Collected data
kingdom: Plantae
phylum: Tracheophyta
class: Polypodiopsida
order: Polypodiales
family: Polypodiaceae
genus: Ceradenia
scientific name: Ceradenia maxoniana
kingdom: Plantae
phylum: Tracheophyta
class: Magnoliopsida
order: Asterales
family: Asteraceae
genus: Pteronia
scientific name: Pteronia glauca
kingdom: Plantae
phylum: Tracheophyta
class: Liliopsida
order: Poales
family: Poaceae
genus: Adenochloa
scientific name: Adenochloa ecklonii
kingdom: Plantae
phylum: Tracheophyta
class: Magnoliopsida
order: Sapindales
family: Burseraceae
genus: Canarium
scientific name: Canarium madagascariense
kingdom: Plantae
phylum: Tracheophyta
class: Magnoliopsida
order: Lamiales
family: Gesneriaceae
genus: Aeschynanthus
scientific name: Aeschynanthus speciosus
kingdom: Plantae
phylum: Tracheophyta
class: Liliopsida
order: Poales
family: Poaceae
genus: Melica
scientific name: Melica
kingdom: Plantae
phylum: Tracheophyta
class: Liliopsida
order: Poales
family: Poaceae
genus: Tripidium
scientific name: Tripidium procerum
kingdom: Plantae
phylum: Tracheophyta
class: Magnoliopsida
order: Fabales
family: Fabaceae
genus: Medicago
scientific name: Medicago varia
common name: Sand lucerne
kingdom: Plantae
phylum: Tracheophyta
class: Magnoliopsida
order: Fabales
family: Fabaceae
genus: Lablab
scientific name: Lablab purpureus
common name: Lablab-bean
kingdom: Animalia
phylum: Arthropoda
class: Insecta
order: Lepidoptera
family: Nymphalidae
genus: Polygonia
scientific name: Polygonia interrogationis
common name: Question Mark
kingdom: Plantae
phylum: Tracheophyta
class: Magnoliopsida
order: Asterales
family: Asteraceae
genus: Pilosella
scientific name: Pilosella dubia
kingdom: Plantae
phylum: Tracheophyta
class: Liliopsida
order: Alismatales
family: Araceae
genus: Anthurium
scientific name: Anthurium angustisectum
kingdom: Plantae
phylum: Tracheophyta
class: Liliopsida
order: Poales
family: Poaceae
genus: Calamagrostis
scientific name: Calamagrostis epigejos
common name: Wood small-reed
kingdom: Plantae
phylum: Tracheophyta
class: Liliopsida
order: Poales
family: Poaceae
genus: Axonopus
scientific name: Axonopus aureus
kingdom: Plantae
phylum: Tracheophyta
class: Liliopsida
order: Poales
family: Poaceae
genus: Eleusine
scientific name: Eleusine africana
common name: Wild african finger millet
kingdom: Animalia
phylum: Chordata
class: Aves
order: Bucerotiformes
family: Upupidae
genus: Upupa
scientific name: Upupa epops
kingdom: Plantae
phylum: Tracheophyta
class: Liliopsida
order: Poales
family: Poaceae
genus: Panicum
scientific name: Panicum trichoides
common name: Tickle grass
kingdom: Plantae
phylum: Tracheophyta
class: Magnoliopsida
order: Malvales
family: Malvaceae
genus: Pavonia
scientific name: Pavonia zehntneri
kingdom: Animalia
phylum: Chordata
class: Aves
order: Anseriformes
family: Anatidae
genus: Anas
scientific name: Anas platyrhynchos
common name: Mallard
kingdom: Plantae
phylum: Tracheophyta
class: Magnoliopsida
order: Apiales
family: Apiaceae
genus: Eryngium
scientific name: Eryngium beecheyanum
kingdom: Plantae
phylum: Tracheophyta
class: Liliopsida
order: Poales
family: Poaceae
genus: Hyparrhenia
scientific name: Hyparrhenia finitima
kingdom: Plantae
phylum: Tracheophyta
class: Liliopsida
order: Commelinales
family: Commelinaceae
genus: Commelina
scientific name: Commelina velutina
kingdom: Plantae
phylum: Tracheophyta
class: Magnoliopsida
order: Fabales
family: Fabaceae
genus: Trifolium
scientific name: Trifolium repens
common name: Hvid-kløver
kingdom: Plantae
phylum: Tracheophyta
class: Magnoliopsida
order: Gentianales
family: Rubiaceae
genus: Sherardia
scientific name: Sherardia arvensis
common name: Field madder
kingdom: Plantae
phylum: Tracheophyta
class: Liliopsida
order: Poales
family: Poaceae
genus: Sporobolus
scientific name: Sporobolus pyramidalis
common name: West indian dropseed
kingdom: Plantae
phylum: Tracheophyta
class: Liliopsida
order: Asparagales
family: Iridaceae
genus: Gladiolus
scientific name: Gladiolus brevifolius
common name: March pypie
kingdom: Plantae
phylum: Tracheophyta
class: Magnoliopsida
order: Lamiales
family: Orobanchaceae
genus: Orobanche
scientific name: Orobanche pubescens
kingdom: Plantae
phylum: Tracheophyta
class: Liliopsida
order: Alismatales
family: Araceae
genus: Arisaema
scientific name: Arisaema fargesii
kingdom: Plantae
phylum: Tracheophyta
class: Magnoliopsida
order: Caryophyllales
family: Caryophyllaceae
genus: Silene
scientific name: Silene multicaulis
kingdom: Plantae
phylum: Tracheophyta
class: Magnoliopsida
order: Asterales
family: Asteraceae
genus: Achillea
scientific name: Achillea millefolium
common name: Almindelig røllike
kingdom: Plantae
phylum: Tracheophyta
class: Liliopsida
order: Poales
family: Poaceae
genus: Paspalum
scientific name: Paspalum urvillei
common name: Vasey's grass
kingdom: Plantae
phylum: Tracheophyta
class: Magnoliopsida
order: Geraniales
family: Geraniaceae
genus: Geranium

- AIM OF THE TASK
Can you lay out the material as a two-column CSV with the columns rank and name, from the start of the material up to and including the line with "scientific name: Medicago varia"? Give one row per line, put each field in quotation marks, and turn any line breaks into spaces.

- TASK OUTPUT
rank,name
"kingdom:","Plantae"
"phylum:","Tracheophyta"
"class:","Polypodiopsida"
"order:","Polypodiales"
"family:","Polypodiaceae"
"genus:","Ceradenia"
"scientific name:","Ceradenia maxoniana"
"kingdom:","Plantae"
"phylum:","Tracheophyta"
"class:","Magnoliopsida"
"order:","Asterales"
"family:","Asteraceae"
"genus:","Pteronia"
"scientific name:","Pteronia glauca"
"kingdom:","Plantae"
"phylum:","Tracheophyta"
"class:","Liliopsida"
"order:","Poales"
"family:","Poaceae"
"genus:","Adenochloa"
"scientific name:","Adenochloa ecklonii"
"kingdom:","Plantae"
"phylum:","Tracheophyta"
"class:","Magnoliopsida"
"order:","Sapindales"
"family:","Burseraceae"
"genus:","Canarium"
"scientific name:","Canarium madagascariense"
"kingdom:","Plantae"
"phylum:","Tracheophyta"
"class:","Magnoliopsida"
"order:","Lamiales"
"family:","Gesneriaceae"
"genus:","Aeschynanthus"
"scientific name:","Aeschynanthus speciosus"
"kingdom:","Plantae"
"phylum:","Tracheophyta"
"class:","Liliopsida"
"order:","Poales"
"family:","Poaceae"
"genus:","Melica"
"scientific name:","Melica"
"kingdom:","Plantae"
"phylum:","Tracheophyta"
"class:","Liliopsida"
"order:","Poales"
"family:","Poaceae"
"genus:","Tripidium"
"scientific name:","Tripidium procerum"
"kingdom:","Plantae"
"phylum:","Tracheophyta"
"class:","Magnoliopsida"
"order:","Fabales"
"family:","Fabaceae"
"genus:","Medicago"
"scientific name:","Medicago varia"